(PROBLEM 1) List every commander of U-1162 named in the page text on the submarine.
(PROBLEM 2) From the page text on U-1162, reproduce without alteration the passage starting at "Service record" and ending at "World War II.".

(PAGE TEXT)
/---
- U-570 Type VIIC submarine that was captured by the British in 1941. This U-boat is almost identical to U-1162.

History

Nazi Germany
- Name: U-1162
- Ordered: 25 August 1941
- Builder: Danziger Werft AG, Danzig
- Yard number: 134
- Laid down: 14 November 1942
- Launched: 29 May 1943
- Commissioned: 15 September 1943
- Fate: Scuttled on 5 May 1945

General characteristics
- Class & type: Type VIIC submarine
- Displacement: 769 tonnes (757 long tons) surfaced; 871 t (857 long tons) submerged;
- Length: 67.10 m (220 ft 2 in) o/a; 50.50 m (165 ft 8 in) pressure hull;
- Beam: 6.20 m (20 ft 4 in) o/a; 4.70 m (15 ft 5 in) pressure hull;
- Height: 9.60 m (31 ft 6 in)
- Draught: 4.74 m (15 ft 7 in)
- Installed power: 2,800–3,200 PS (2,100–2,400 kW; 2,800–3,200 bhp) (diesels); 750 PS (550 kW; 740 shp) (electric);
- Propulsion: 2 shafts; 2 × diesel engines; 2 × electric motors;
- Speed: 17.7 knots (32.8 km/h; 20.4 mph) surfaced; 7.6 knots (14.1 km/h; 8.7 mph) submerged;
- Range: 8,500 nmi (15,700 km; 9,800 mi) at 10 knots (19 km/h; 12 mph) surfaced; 80 nmi (150 km; 92 mi) at 4 knots (7.4 km/h; 4.6 mph) submerged;
- Test depth: 220 m (720 ft); Crush depth: 250–295 m (820–968 ft);
- Complement: 4 officers, 44–52 enlisted
- Armament: 5 × 53.3 cm (21 in) torpedo tubes (four bow, one stern); 14 × torpedoes or; 26 TMA mines; 1 × 8.8 cm (3.46 in) deck gun (220 rounds); 1 × 3.7 cm (1.5 in) Flak M42 AA gun ; 2 × twin 2 cm (0.79 in) C/30 anti-aircraft guns;

Service record
- Part of: 24th U-boat Flotilla; 15 September 1943 – 31 January 1945; 18th U-boat Flotilla; 1 – 28 February 1945; 5th U-boat Flotilla; 1 March – 5 May 1945;
- Identification codes: M 52 909
- Commanders: Oblt.z.S. Dietrich Sachse; 15 September – 1 December 1943; Oblt.z.S. Erich Krempl; 2 December 1943 – 8 January 1945; Kptlt. Klaus Euler; 9 January – 31 March 1945; Kptlt. Hans-Heinrich Ketels; 1 April – 5 May 1945;
- Operations: None
- Victories: None

= German submarine U-1162 =

German World War II submarine

German submarine U-1162 was a Type VIIC U-boat of Nazi Germany's Kriegsmarine during World War II.
\---
(MATERIAL PROVIDED)
/---
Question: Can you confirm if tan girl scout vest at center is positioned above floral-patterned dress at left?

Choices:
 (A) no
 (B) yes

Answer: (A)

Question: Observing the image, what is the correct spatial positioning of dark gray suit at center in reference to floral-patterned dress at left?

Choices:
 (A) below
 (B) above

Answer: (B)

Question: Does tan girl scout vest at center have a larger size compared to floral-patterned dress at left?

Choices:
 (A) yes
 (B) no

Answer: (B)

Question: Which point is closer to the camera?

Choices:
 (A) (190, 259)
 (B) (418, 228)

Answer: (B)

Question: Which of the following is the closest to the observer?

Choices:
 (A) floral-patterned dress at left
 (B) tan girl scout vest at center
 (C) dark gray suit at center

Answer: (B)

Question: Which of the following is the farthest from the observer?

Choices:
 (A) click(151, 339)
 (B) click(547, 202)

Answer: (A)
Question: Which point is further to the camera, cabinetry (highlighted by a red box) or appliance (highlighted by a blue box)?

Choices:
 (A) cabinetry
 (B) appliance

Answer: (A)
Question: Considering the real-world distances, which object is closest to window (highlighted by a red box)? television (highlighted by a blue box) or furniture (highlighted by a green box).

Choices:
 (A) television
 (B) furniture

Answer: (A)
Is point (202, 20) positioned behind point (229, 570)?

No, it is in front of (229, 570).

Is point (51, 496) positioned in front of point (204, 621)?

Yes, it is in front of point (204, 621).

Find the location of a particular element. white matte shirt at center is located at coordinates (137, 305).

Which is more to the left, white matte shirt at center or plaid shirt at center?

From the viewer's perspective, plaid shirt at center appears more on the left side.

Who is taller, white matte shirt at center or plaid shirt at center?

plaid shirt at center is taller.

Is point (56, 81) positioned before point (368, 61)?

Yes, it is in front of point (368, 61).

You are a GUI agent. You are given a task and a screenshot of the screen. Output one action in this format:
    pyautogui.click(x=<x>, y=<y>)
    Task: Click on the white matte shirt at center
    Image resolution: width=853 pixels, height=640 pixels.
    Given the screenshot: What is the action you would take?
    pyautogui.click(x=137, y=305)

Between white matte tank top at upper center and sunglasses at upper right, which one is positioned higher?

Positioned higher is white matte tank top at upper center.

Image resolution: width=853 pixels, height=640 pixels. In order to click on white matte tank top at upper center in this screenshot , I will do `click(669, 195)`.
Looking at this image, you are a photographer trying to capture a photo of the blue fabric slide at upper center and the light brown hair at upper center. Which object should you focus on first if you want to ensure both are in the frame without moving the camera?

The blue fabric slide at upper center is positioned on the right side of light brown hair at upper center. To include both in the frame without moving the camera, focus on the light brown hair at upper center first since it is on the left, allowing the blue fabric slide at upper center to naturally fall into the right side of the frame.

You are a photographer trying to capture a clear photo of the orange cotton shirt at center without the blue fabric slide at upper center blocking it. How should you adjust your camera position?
\---
(ANSWER SECTION 1)
Oblt.z.S. Dietrich Sachse
Oblt.z.S. Erich Krempl
Kptlt. Klaus Euler
Kptlt. Hans-Heinrich Ketels

(ANSWER SECTION 2)
Service record
- Part of: 24th U-boat Flotilla; 15 September 1943 – 31 January 1945; 18th U-boat Flotilla; 1 – 28 February 1945; 5th U-boat Flotilla; 1 March – 5 May 1945;
- Identification codes: M 52 909
- Commanders: Oblt.z.S. Dietrich Sachse; 15 September – 1 December 1943; Oblt.z.S. Erich Krempl; 2 December 1943 – 8 January 1945; Kptlt. Klaus Euler; 9 January – 31 March 1945; Kptlt. Hans-Heinrich Ketels; 1 April – 5 May 1945;
- Operations: None
- Victories: None

= German submarine U-1162 =

German World War II submarine

German submarine U-1162 was a Type VIIC U-boat of Nazi Germany's Kriegsmarine during World War II.